# Task goal
All lines in the material below that hold "Required" should be found and copied.

# Dataset

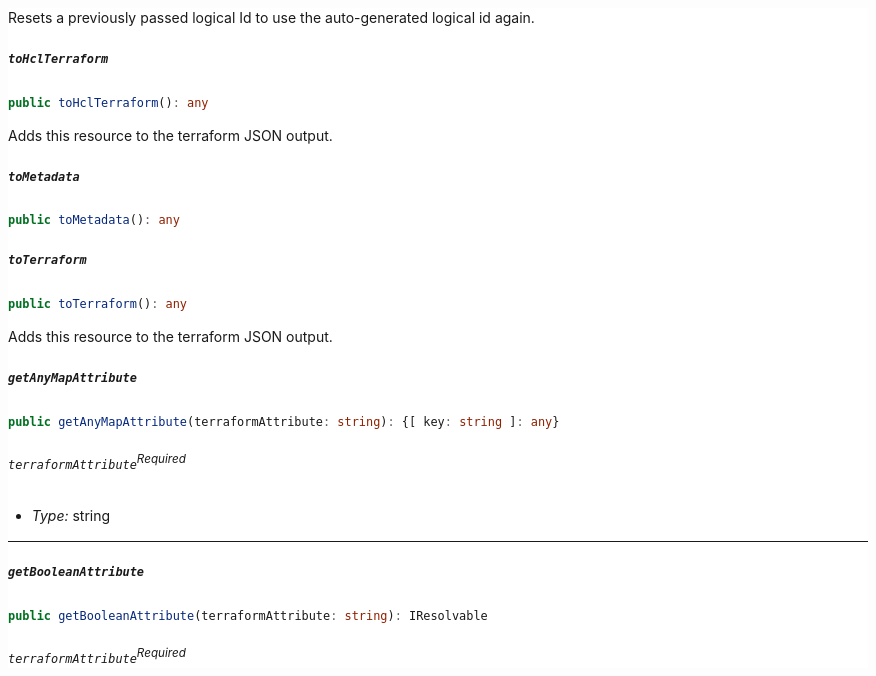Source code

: Resets a previously passed logical Id to use the auto-generated logical id again.

##### `toHclTerraform` <a name="toHclTerraform" id="@cdktf/provider-cloudflare.dataCloudflareApiToken.DataCloudflareApiToken.toHclTerraform"></a>

```typescript
public toHclTerraform(): any
```

Adds this resource to the terraform JSON output.

##### `toMetadata` <a name="toMetadata" id="@cdktf/provider-cloudflare.dataCloudflareApiToken.DataCloudflareApiToken.toMetadata"></a>

```typescript
public toMetadata(): any
```

##### `toTerraform` <a name="toTerraform" id="@cdktf/provider-cloudflare.dataCloudflareApiToken.DataCloudflareApiToken.toTerraform"></a>

```typescript
public toTerraform(): any
```

Adds this resource to the terraform JSON output.

##### `getAnyMapAttribute` <a name="getAnyMapAttribute" id="@cdktf/provider-cloudflare.dataCloudflareApiToken.DataCloudflareApiToken.getAnyMapAttribute"></a>

```typescript
public getAnyMapAttribute(terraformAttribute: string): {[ key: string ]: any}
```

###### `terraformAttribute`<sup>Required</sup> <a name="terraformAttribute" id="@cdktf/provider-cloudflare.dataCloudflareApiToken.DataCloudflareApiToken.getAnyMapAttribute.parameter.terraformAttribute"></a>

- *Type:* string

---

##### `getBooleanAttribute` <a name="getBooleanAttribute" id="@cdktf/provider-cloudflare.dataCloudflareApiToken.DataCloudflareApiToken.getBooleanAttribute"></a>

```typescript
public getBooleanAttribute(terraformAttribute: string): IResolvable
```

###### `terraformAttribute`<sup>Required</sup> <a name="terraformAttribute" id="@cdktf/provider-cloudflare.dataCloudflareApiToken.DataCloudflareApiToken.getBooleanAttribute.parameter.terraformAttribute"></a>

# Result for this task
###### `terraformAttribute`<sup>Required</sup> <a name="terraformAttribute" id="@cdktf/provider-cloudflare.dataCloudflareApiToken.DataCloudflareApiToken.getAnyMapAttribute.parameter.terraformAttribute"></a>
###### `terraformAttribute`<sup>Required</sup> <a name="terraformAttribute" id="@cdktf/provider-cloudflare.dataCloudflareApiToken.DataCloudflareApiToken.getBooleanAttribute.parameter.terraformAttribute"></a>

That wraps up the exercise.